Extracted data:

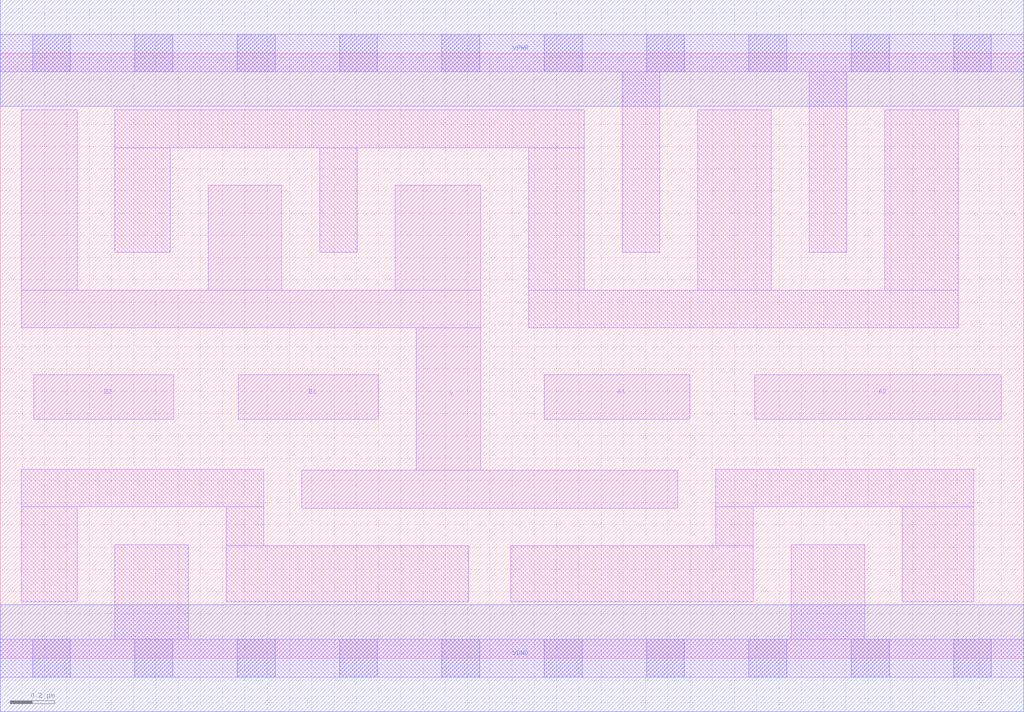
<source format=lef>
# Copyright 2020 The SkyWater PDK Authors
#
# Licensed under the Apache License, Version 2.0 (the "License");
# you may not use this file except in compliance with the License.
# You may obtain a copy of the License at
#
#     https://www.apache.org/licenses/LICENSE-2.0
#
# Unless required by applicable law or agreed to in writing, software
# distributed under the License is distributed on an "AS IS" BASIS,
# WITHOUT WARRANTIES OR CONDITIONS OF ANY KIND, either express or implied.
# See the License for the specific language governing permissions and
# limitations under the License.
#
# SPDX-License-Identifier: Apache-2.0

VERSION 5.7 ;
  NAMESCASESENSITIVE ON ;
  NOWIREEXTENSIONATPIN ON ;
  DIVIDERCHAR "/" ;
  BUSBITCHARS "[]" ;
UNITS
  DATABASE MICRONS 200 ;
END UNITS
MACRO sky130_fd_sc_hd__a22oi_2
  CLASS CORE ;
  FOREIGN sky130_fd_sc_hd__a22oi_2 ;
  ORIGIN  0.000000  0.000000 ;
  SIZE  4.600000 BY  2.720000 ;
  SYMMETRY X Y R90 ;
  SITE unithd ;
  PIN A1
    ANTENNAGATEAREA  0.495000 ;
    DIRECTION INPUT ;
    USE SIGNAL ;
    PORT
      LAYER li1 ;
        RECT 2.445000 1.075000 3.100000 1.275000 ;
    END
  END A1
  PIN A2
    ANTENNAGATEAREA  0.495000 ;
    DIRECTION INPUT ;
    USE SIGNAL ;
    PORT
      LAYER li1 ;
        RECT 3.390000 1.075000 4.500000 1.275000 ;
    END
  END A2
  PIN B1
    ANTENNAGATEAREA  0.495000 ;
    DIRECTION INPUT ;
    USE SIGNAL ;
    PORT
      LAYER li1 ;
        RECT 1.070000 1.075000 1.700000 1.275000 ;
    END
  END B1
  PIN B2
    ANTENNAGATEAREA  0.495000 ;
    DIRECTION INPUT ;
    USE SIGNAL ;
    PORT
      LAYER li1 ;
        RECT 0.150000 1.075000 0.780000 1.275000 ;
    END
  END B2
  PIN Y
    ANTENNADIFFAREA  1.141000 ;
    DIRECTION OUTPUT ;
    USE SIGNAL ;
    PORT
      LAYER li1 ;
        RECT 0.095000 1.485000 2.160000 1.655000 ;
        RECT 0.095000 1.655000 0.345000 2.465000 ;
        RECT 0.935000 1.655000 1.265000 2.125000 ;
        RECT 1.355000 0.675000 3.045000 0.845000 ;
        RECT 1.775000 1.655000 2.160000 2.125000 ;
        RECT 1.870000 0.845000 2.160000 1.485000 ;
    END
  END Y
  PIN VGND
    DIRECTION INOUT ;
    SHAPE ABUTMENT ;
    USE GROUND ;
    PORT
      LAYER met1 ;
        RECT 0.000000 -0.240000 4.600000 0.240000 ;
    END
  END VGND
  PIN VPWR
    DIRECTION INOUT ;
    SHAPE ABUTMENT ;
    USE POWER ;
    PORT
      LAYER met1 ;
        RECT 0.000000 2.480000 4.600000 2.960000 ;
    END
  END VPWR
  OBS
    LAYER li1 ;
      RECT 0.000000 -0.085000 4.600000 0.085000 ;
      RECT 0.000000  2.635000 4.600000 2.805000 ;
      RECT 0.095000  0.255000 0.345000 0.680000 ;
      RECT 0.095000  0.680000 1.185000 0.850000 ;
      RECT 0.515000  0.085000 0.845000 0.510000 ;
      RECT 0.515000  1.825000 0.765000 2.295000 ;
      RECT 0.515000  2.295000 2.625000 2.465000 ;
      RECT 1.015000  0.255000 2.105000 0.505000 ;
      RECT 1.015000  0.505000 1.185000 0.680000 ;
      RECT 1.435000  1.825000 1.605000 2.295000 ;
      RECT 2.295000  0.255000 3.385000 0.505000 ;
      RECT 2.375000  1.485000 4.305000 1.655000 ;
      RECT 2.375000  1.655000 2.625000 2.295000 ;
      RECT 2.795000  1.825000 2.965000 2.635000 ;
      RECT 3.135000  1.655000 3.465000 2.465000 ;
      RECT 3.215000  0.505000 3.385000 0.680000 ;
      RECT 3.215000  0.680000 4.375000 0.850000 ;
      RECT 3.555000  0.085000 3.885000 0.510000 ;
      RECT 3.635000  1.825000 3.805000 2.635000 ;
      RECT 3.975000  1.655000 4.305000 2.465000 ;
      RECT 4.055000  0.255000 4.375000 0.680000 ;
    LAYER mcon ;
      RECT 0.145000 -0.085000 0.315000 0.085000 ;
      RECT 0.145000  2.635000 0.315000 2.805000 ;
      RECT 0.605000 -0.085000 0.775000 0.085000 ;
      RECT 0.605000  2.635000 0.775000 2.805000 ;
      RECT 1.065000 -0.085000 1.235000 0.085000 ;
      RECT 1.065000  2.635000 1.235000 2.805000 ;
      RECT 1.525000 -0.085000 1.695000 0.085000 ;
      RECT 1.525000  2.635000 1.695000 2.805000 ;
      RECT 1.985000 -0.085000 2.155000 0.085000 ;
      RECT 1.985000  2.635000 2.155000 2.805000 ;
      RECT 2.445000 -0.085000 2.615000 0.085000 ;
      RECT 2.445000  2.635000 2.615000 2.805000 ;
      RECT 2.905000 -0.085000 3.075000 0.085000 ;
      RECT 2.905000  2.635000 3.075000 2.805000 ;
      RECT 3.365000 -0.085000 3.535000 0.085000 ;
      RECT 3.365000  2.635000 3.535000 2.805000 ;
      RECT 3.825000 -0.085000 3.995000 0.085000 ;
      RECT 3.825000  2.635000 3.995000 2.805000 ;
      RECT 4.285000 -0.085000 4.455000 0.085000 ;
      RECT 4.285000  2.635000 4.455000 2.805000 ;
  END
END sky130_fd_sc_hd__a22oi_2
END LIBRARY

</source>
* * *
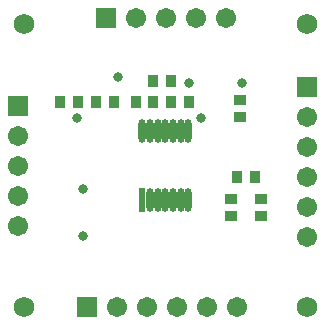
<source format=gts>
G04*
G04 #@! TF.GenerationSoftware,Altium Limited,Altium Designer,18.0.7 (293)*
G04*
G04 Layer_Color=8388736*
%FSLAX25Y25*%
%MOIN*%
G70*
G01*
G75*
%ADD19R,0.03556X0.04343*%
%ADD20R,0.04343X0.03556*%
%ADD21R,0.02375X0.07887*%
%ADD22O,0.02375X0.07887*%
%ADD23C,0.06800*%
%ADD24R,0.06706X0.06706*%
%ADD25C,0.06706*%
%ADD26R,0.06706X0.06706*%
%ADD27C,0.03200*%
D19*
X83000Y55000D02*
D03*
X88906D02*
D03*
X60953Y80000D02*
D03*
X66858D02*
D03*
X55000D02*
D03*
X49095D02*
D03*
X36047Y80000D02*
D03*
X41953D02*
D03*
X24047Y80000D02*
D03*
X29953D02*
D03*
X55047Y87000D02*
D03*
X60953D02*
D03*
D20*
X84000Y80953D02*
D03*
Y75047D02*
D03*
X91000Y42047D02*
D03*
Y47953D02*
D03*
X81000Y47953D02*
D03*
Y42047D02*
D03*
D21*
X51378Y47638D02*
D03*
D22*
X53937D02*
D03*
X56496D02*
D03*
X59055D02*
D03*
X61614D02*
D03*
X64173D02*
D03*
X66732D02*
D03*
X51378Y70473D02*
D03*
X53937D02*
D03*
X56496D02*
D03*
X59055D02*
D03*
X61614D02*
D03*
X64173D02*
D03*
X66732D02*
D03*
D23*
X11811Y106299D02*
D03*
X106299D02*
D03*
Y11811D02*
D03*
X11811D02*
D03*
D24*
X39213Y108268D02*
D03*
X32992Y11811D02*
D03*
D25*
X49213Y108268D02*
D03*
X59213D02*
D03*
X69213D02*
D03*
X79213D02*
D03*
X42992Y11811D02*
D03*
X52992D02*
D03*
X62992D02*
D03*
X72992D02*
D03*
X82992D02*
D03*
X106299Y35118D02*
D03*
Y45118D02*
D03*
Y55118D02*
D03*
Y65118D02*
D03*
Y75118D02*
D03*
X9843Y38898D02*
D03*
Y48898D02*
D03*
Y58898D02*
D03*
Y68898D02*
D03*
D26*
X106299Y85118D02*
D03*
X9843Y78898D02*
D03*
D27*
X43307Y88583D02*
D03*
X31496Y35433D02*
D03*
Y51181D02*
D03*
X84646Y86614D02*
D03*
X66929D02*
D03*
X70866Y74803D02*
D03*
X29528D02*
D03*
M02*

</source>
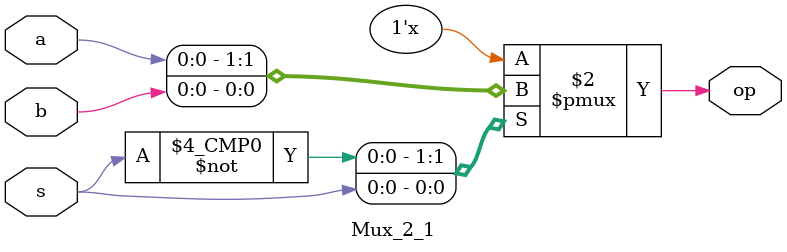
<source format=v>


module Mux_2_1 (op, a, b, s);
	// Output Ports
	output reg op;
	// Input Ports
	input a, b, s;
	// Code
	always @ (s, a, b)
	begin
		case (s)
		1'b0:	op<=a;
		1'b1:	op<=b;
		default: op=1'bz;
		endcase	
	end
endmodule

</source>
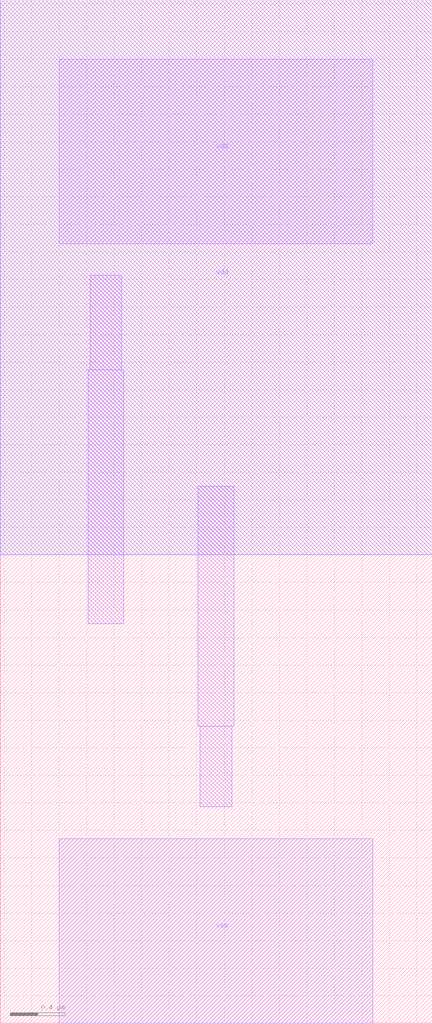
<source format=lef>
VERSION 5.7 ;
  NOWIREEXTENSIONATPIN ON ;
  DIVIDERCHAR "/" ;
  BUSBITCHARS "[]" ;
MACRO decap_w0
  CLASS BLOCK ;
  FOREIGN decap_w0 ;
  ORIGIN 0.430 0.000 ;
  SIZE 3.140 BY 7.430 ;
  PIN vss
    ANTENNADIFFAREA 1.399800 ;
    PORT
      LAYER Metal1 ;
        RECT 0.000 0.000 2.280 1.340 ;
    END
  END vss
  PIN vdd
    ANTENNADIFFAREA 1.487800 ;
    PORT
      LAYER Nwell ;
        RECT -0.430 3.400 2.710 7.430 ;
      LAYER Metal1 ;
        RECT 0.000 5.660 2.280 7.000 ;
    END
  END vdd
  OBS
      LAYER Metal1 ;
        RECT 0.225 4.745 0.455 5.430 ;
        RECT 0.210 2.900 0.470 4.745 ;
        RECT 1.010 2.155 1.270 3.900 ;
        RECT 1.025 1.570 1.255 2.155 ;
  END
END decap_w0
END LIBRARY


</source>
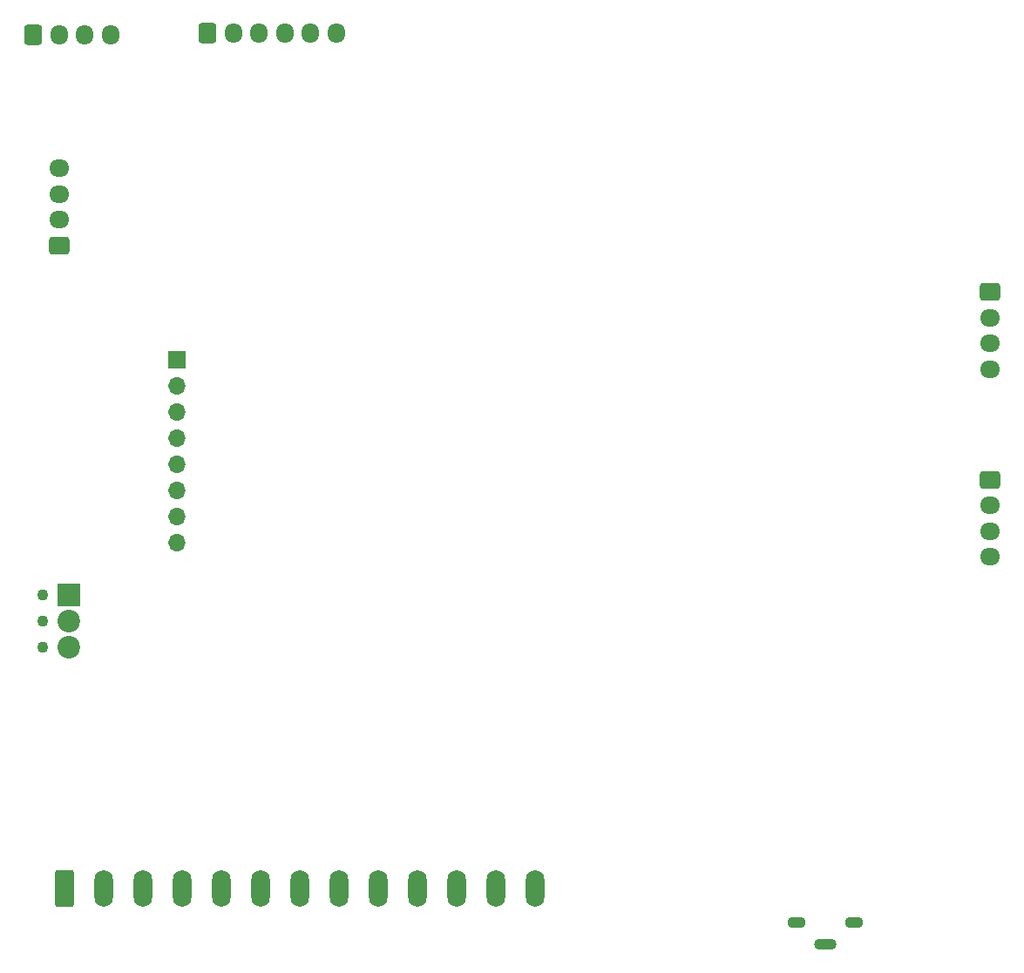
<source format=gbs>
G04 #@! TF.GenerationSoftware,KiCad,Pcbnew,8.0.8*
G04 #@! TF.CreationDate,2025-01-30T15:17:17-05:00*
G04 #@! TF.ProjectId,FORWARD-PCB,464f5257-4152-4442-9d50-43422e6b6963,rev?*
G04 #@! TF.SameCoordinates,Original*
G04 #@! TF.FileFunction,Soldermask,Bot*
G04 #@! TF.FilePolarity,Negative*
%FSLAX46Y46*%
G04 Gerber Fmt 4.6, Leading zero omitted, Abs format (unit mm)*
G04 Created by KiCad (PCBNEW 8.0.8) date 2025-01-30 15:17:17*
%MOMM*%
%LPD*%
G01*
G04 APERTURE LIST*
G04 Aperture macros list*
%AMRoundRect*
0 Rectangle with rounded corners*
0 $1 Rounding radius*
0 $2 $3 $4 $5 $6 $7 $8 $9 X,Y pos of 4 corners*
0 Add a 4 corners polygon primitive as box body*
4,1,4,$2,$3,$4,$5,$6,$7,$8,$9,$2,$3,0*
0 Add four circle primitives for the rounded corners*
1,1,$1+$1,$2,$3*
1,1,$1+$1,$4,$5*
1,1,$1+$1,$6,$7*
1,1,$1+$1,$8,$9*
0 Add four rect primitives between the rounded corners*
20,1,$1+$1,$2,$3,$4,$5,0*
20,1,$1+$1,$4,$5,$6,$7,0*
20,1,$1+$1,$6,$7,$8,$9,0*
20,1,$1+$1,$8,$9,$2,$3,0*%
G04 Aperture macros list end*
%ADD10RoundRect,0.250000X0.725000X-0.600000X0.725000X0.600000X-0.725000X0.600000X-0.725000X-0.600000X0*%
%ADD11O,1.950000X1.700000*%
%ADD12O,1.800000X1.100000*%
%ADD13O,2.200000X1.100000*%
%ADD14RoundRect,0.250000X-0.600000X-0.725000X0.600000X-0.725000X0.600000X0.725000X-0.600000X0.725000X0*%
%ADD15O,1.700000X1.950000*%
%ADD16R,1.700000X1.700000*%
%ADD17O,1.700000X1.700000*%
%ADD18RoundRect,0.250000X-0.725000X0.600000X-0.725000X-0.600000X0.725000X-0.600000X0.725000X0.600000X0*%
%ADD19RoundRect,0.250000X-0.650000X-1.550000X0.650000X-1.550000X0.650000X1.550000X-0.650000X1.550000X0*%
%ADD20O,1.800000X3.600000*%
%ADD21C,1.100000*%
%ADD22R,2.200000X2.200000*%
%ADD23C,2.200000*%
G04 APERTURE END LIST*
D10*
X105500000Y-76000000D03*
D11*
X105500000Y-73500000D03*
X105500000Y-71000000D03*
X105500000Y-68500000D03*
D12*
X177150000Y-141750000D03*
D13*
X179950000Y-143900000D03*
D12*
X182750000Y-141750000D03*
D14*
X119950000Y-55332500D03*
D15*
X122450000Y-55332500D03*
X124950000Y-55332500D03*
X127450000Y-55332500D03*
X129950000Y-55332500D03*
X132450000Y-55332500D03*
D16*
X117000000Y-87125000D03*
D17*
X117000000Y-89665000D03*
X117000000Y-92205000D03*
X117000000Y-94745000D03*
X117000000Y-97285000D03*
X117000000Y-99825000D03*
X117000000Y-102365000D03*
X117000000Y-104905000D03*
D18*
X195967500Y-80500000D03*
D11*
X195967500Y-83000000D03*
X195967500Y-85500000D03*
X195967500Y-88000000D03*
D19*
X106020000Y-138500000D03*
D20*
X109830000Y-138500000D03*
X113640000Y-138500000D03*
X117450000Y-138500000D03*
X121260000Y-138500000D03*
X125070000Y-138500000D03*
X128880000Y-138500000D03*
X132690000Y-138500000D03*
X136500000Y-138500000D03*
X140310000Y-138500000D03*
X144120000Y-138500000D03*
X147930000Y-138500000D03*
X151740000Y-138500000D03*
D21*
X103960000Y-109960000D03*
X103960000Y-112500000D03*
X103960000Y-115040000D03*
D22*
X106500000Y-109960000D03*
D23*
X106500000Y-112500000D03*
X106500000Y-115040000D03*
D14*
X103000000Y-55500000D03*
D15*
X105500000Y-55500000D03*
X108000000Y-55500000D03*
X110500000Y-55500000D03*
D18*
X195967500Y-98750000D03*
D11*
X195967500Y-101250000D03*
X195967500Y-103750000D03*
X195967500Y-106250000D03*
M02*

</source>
...
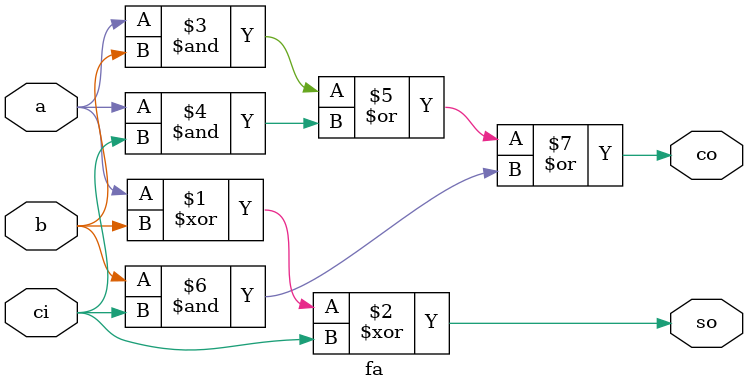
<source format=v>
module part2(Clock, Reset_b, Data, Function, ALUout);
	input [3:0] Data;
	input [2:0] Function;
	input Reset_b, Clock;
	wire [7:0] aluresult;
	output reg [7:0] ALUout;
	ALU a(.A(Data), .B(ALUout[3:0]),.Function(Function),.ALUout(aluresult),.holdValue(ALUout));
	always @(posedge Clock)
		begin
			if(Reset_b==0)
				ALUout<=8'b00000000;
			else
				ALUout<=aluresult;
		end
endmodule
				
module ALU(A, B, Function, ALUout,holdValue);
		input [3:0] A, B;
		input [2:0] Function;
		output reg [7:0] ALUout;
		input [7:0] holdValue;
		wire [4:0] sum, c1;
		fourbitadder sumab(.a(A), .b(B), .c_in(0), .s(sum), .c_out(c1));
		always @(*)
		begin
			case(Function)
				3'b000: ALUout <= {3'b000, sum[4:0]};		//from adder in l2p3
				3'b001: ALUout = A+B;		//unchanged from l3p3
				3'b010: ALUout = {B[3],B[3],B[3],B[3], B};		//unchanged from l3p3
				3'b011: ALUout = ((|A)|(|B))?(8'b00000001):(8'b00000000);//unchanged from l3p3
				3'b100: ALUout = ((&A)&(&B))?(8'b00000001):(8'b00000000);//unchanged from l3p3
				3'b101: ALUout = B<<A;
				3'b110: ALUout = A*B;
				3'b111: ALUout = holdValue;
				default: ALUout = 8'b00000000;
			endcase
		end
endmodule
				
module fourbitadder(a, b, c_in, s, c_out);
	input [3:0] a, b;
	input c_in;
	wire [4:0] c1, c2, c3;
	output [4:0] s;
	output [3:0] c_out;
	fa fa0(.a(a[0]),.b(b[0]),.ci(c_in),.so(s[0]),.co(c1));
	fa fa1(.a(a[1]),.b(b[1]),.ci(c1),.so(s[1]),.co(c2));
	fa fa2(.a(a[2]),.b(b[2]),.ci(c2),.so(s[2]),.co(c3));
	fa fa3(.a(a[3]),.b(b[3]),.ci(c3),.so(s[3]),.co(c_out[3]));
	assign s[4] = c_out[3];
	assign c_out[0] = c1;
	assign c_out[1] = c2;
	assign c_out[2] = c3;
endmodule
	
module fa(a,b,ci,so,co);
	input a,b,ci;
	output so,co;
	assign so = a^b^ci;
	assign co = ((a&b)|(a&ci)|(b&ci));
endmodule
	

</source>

Exercise prompt:
As listed above, the lines from the line with "module fourbitadder(a, b, c_in, s, c_out);" to the line with "assign so = a^b^ci;" are to be echoed exactly, with both ends included and nothing added.

Reply to the exercise:
module fourbitadder(a, b, c_in, s, c_out);
	input [3:0] a, b;
	input c_in;
	wire [4:0] c1, c2, c3;
	output [4:0] s;
	output [3:0] c_out;
	fa fa0(.a(a[0]),.b(b[0]),.ci(c_in),.so(s[0]),.co(c1));
	fa fa1(.a(a[1]),.b(b[1]),.ci(c1),.so(s[1]),.co(c2));
	fa fa2(.a(a[2]),.b(b[2]),.ci(c2),.so(s[2]),.co(c3));
	fa fa3(.a(a[3]),.b(b[3]),.ci(c3),.so(s[3]),.co(c_out[3]));
	assign s[4] = c_out[3];
	assign c_out[0] = c1;
	assign c_out[1] = c2;
	assign c_out[2] = c3;
endmodule
	
module fa(a,b,ci,so,co);
	input a,b,ci;
	output so,co;
	assign so = a^b^ci;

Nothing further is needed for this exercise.